• [PROBLEM DETAILS] Reproduce the lines verbatim, starting at the line containing "What is the" and ending at the line containing "The value of", both included. Leave the pictures out of your answer.

• [RECORDS SHOWN]
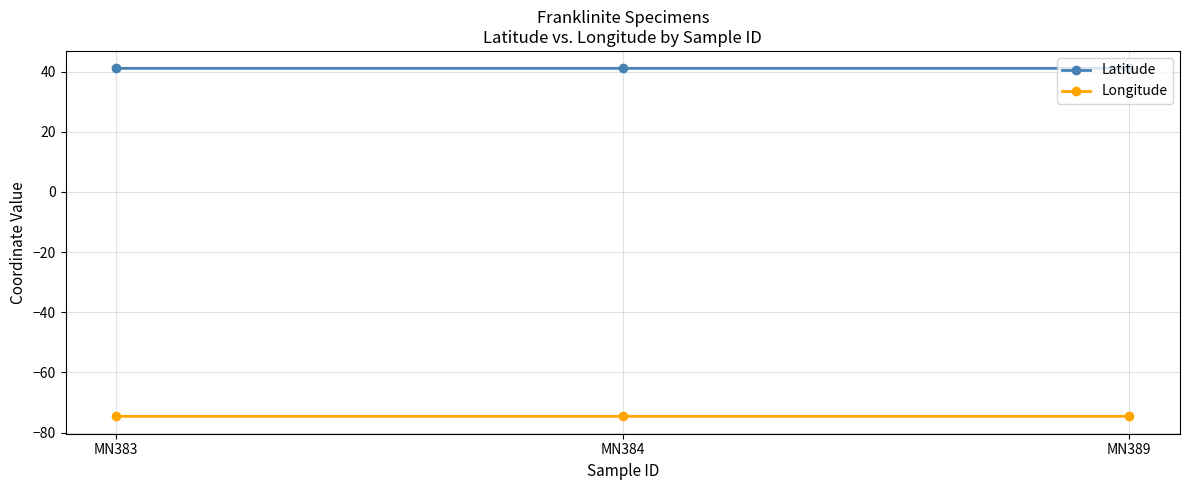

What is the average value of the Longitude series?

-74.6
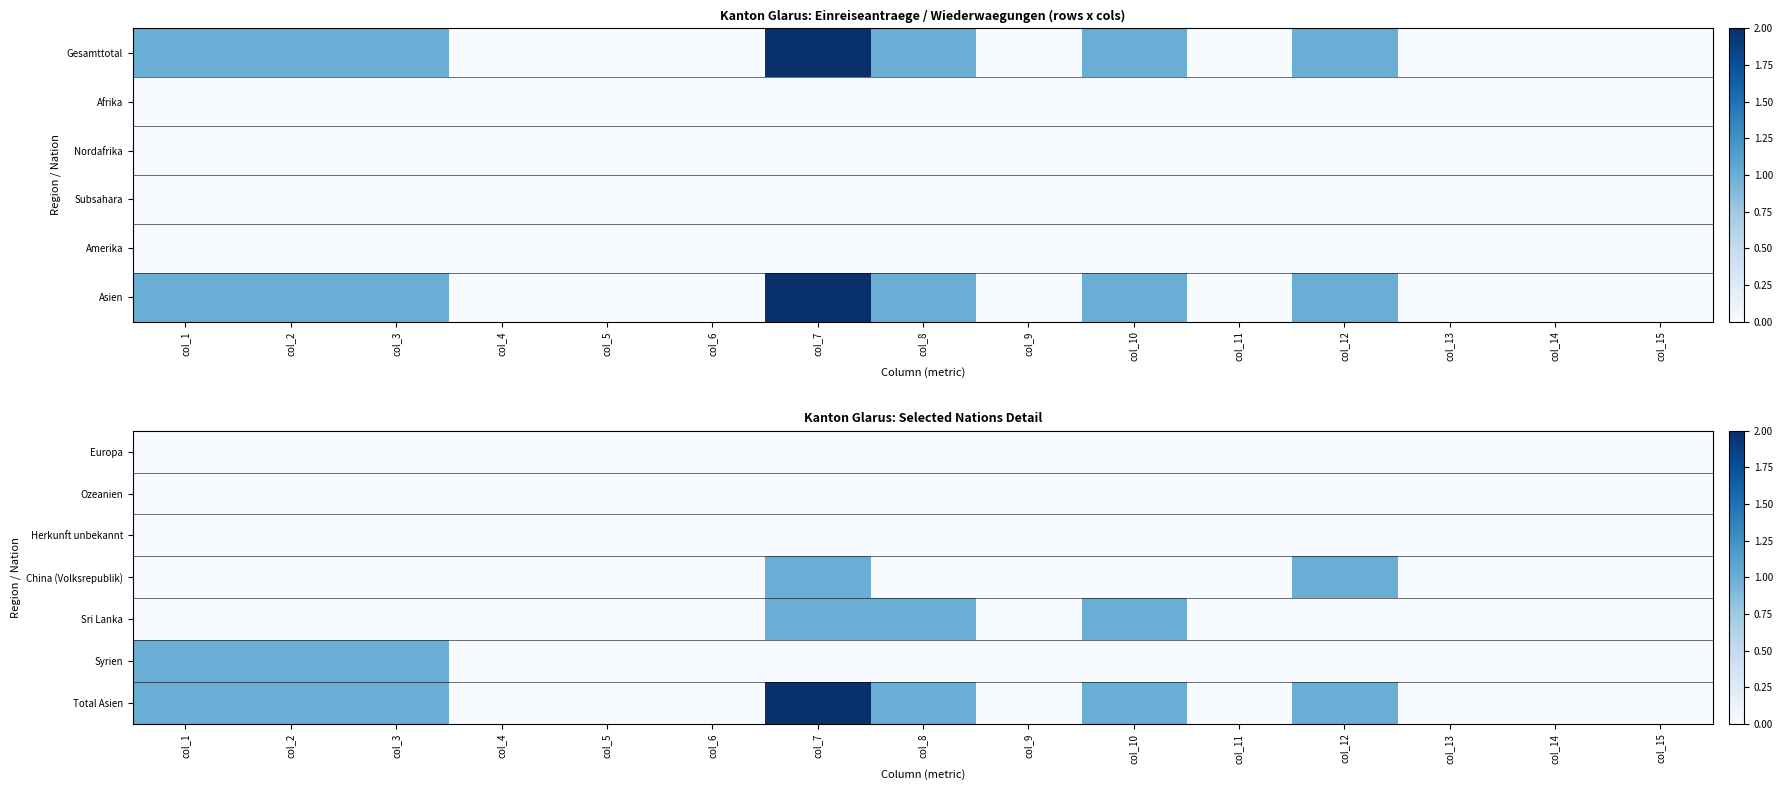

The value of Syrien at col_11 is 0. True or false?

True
---
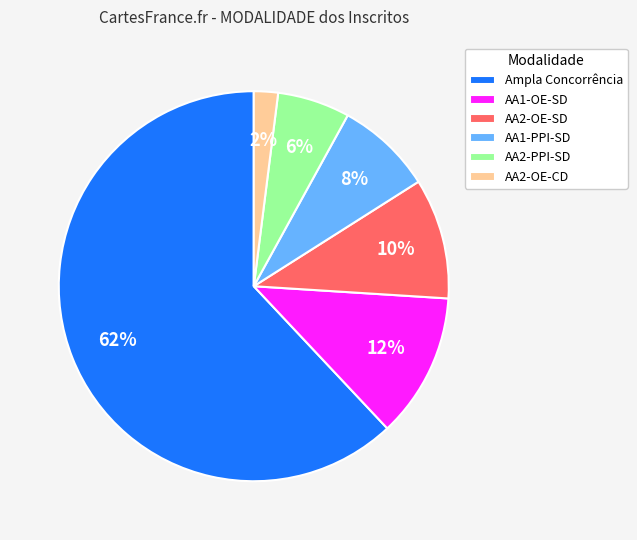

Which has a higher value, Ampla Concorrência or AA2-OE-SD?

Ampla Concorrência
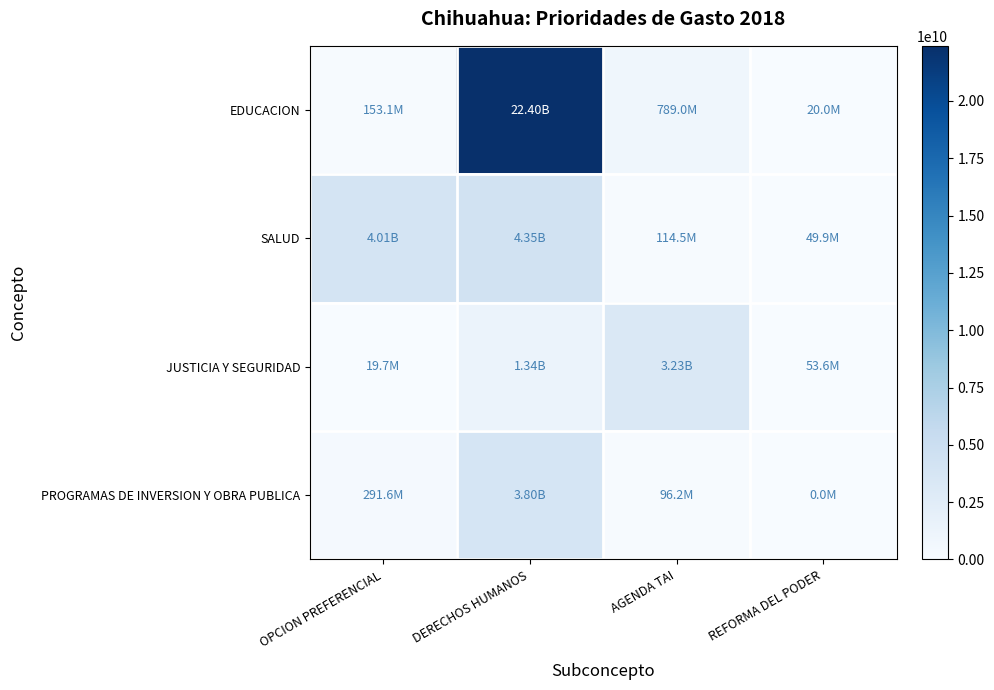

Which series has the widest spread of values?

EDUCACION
...
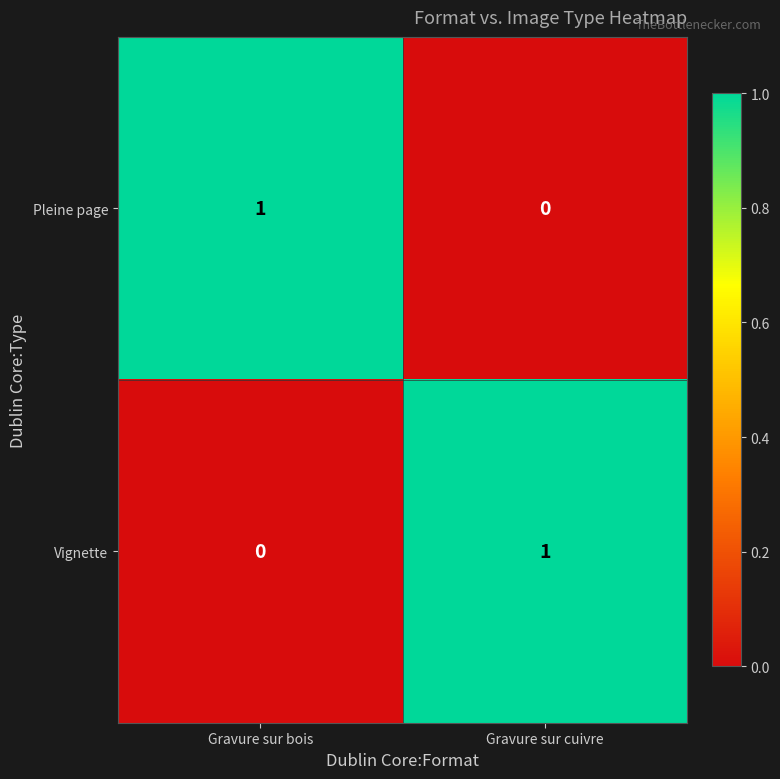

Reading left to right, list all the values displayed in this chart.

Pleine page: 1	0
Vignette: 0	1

• [WORKED SOLUTION]
What is the average value of the Longitude series?

-74.6

The value of Syrien at col_11 is 0. True or false?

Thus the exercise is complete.